Stoicism & The Rule of St. Benedict
Angela Gilmour
My very simplistic, grass roots feedback on Stoicism and Christianity is a comparison of my experiences in following the Rule of St Benedict as a member of the Lay Community and my participation in the 2013 Stoic week as part of my personal development. The resources are from the contemporary paraphrase of the Rule “Always we Begin Again”. St Benedict was born into a world of turbulence and violence in 480CE seventy years after the fall of Rome. The core values of his rule are Stability, Obedience and Conversion of Life through the practice of openness and transformation.
Overarching Similarities Between Stoicism & Benedictine Spirituality
1. The first aspect of Stoicism, is that each of us has the capacity to make ourselves happy by developing virtues such as wisdom, justice and self control and by broadening our outlook on world.
St Benedict urges his followers to listen with the heart and the mind and to take up the greater weapon of fidelity to a way of living that transcends understanding. The first rule is simply this:
Live this life, and do whatever is done, in a spirit of thanksgiving.
Abandon attempts to achieve security, they are futile.
Give up the search for wealth, it is demeaning.
Quit the search for salvation, It is selfish.

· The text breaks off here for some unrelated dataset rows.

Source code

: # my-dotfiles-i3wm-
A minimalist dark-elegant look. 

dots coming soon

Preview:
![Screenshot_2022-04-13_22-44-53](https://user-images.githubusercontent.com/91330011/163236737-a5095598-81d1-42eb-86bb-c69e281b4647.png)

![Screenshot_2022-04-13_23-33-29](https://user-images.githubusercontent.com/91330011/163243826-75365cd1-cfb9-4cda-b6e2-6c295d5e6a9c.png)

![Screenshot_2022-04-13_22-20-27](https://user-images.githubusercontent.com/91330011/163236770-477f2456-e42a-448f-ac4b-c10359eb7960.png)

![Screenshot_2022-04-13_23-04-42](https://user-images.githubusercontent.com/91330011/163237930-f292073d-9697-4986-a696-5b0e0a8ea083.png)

And come to comfortable rest, in the certainty that those who participate in this life, with an attitude of thanksgiving will receive its full promise.
2. The second main aspect of Stoicism that resonates with me is that each human being and animal naturally wants to benefit others by their engagement in life as part of a family, community and as a member of a single brotherhood of like minded people.